= K1c2 formula =

Dwight D. Eisenhower campaign platform

The K1C2 formula (sometimes stylized as K_{1}C_{2}) was a campaign platform and strategy used by Republican candidate Dwight D. Eisenhower during the 1952 United States presidential election. K1C2 stands for 'Korea, Communism, and Corruption', representing Eisenhower's key attacks on the Democrats throughout the election: the stalemate in the Korean War, the growing fear of Communism, and the allegations of corruption within the Truman administration.

The idea was ultimately successful, with Eisenhower winning the presidency against Democratic candidate Adlai Stevenson and Republicans securing control of both houses of Congress, leading the election to be described as a 'deviating' one against the backdrop of Democratic dominance through the middle of the century.

==Korea==
After United Nations forces retook "Line Kansas" in May 1951, the Korean War was at a stalemate; the conflict continued, but little territory changed hands.

==Communism==
The election came in the middle of the McCarthy era when the US was undergoing the second red scare over supposed undercover Communists in American public life. Eisenhower reluctantly supported Joseph McCarthy in his attacks on Democrats, with Republicans believing him to be a "necessary weapon", despite the fact McCarthy had also started attacking Eisenhower's military mentor George Marshall.

==Corruption==
Truman himself was not linked to any corruption, but his connections to the Pendergast machine were scrutinized. Several members of the Truman administration had conflicts of interest or were involved in corrupt activities:
- In 1946, Truman attempted to appoint Edwin W. Pauley, a businessman and Democratic donor, to the post of United States Under Secretary of the Navy. Pauley was seen as unsuited to the post due to his close ties to the oil industry and Truman's continued support for his nomination led to the resignation of Harold Ickes as Secretary of the Interior.
- Matthew J. Connelly (Truman's Appointments Secretary) and T. Lamar Caudle (the head of the tax division at the Department of Justice) were found guilty in 1956 of having accepted oil royalty interests in exchange for allegedly giving lenient treatment to a St Louis shoe salesman charged with tax fraud. It was later suggested that Caudle was made a scapegoat by Republican lawmakers in order to secure convictions after their election, so as to look tough on corruption.
- Major General Harry H. Vaughan (Truman's friend and military aide) accepted seven home freezers for himself and friends in return for using his influence to fix government contracts.
- E. Merl Young, an official in the Reconstruction Finance Corporation, was found guilty of accepting a gift of a mink coat for his wife from a Washington lawyer in return for favourable loans to certain companies.

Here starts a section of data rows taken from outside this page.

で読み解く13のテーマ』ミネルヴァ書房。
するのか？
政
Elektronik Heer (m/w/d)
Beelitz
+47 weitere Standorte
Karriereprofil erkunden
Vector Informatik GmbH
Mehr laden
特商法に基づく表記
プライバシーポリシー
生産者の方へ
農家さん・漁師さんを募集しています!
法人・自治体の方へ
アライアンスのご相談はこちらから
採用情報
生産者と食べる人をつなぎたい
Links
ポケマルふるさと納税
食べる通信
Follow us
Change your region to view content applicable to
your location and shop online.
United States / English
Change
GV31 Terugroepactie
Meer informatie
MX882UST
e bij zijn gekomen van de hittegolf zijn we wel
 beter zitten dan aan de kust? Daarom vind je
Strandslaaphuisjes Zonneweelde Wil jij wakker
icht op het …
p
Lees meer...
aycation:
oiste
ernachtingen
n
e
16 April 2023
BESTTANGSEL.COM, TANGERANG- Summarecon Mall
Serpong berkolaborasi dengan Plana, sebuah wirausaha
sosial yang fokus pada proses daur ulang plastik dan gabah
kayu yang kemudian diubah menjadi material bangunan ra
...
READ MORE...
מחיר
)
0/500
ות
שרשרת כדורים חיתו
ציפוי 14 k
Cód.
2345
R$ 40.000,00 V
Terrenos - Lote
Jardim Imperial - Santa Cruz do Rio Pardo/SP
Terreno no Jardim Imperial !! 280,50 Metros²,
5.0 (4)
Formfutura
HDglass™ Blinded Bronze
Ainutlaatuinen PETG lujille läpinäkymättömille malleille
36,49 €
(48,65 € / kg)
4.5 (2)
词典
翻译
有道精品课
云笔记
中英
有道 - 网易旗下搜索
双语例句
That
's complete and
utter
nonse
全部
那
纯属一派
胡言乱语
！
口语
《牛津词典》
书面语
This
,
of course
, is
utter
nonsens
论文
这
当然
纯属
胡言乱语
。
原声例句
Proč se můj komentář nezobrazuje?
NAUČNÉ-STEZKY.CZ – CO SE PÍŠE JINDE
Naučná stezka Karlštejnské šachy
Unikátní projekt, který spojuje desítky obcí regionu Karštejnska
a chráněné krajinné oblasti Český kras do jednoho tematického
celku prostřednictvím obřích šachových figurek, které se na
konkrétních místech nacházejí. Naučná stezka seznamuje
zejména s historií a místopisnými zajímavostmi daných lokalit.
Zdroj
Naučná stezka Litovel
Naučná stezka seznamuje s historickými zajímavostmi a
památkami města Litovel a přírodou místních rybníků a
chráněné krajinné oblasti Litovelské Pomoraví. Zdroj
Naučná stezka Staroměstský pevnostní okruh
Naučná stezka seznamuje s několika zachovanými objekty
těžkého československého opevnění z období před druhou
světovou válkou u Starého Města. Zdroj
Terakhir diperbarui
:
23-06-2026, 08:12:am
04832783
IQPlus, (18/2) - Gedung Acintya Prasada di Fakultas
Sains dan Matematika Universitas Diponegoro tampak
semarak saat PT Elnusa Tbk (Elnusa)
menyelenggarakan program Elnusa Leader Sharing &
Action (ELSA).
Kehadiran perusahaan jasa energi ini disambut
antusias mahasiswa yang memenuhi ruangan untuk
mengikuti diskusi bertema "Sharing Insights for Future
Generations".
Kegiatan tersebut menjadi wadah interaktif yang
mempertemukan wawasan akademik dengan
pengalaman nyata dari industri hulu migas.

To try to stem the corruption, in February 1952, Truman appointed Newbold Morris to head an independent investigation as special counsel. He also signed an executive order compelling members of the executive branch to co-operate with Morris' inquiry. Truman's Attorney General J. Howard McGrath objected to Morris' line of investigation (believing the salary surveys Morris was giving out were a "violation of personal rights") and, on 3 April, he fired Morris. Hours later, Truman called McGrath and forced him to resign. This high-profile scandal made sure that corruption would be a major part of the election campaign.

Though Truman may not have condoned the corruption within his administration, "he behaved so willfully as to seem almost a conscious co-conspirator". The extent of the problem was such that Richard Nixon, who ran with Eisenhower as Vice President, dubbed it the 'scandal-a-day administration'.